Chacun de ces trucs-là, on le met un
jour là où il y a de la place, un peu au hasard, en se disant que
quand on trouvera mieux, on agira. Et finalement, on s'habitue :
ça se trouve là et, quand on en a besoin, c'est là qu'on le prend.
Et quand il faut ranger, c'est encore là que ça retourne. Jusqu'au
jour où...
Jusqu'au jour où, à l'occasion d'un
grand nettoyage, de la nécessité de faire place à une nouvelle
acquisition volumineuse ou d'une soudaine et imprévisible envie de
changement, un ou plusieurs de ces objets en arrivent à migrer vers
une planche ou un tiroir qu'on estime plus approprié. Et c'est là
que commencent les problèmes, les « outami » et
les « ilèou ». La mémoire, en ces circonstances,
nous fait autant défaut que la force de l'habitude a ancré dans
notre esprit que la réserve de bougies chauffe-plat se trouvait dans
le tiroir du bureau, le marqueur et les étiquettes autocollantes
pour le congélateur dans le second tiroir de droite de la cuisine,
et l'appareil à raclette dans la grande armoire au fond du salon
(parce qu'on manquait de place en cuisine).
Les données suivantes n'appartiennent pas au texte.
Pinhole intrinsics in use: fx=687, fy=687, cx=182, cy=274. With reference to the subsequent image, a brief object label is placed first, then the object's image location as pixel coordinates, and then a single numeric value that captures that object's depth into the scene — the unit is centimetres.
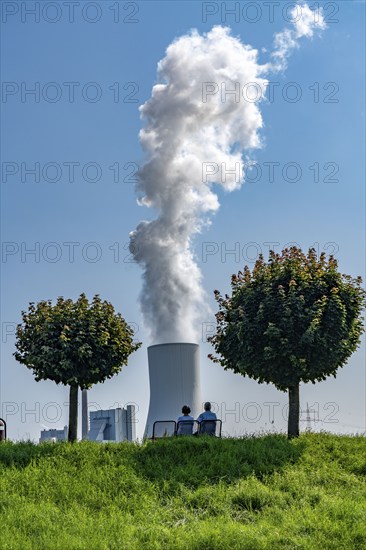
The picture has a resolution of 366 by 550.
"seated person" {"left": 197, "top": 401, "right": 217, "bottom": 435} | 1875
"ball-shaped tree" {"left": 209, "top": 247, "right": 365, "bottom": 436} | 1928
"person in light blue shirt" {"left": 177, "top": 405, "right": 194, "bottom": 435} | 1841
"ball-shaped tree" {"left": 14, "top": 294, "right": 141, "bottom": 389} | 2059
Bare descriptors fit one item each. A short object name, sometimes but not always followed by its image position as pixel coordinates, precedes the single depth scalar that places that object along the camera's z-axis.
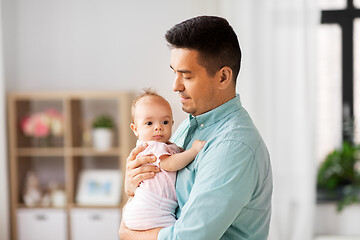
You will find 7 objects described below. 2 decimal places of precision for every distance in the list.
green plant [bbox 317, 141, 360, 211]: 3.86
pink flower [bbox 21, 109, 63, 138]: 3.88
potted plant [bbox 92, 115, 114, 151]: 3.88
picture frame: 3.84
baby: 1.42
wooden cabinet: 3.82
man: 1.21
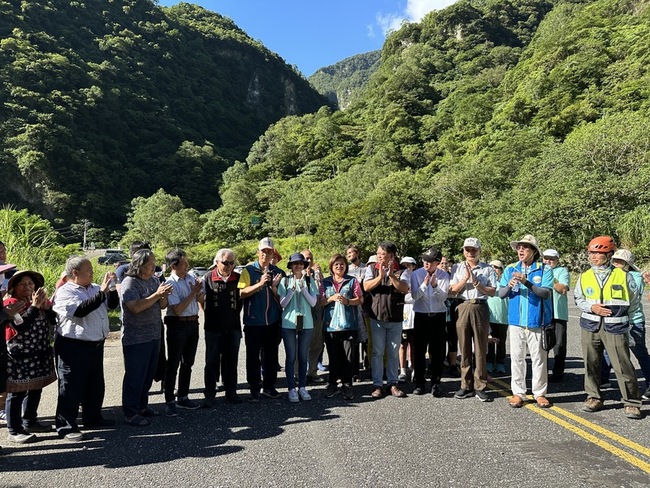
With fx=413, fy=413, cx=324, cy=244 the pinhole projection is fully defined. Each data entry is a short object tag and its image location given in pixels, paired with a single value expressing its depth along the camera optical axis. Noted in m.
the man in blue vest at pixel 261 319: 5.21
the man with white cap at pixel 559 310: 5.67
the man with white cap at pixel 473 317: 5.12
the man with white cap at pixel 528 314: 4.81
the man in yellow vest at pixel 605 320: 4.42
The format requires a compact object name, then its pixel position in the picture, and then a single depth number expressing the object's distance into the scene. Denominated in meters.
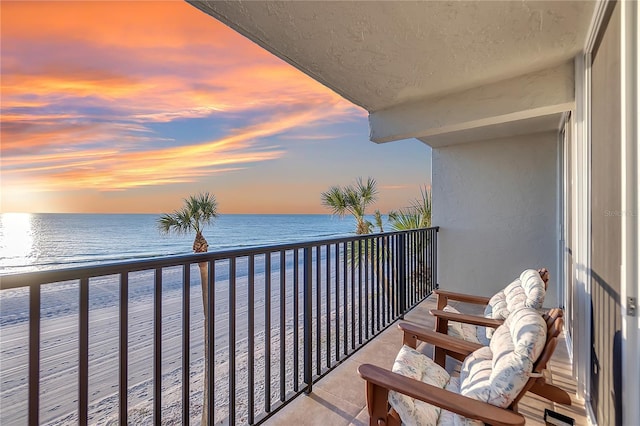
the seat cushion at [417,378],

Quand on est deux à opérer lors du
chambardement, on possède davantage de chances de se souvenir de
« ce qu'on a fait de » et de « où on a
mis les », autant qu'on diminue celles de s'engueuler à
grands coups de « kèstaféde » ou « tamioulès ».
Ce serait dommage de se fâcher pour de
bêtes ustensiles. On le fait déjà assez lors des courses de la semaine !
C'est d'ailleurs ce que je répète
gentiment à Chérie qui, avec l'âge, a tendance à souffrir du même
problème que le mien : la mémoire qui flanche. C'est la raison
pour laquelle je répugne à changer quelque chose de place. Peu à
peu, Chérie adopte ce principe, surtout en mon absence.
Pour maîtriser le changement, nous
avons désormais besoin de nos deux têtes.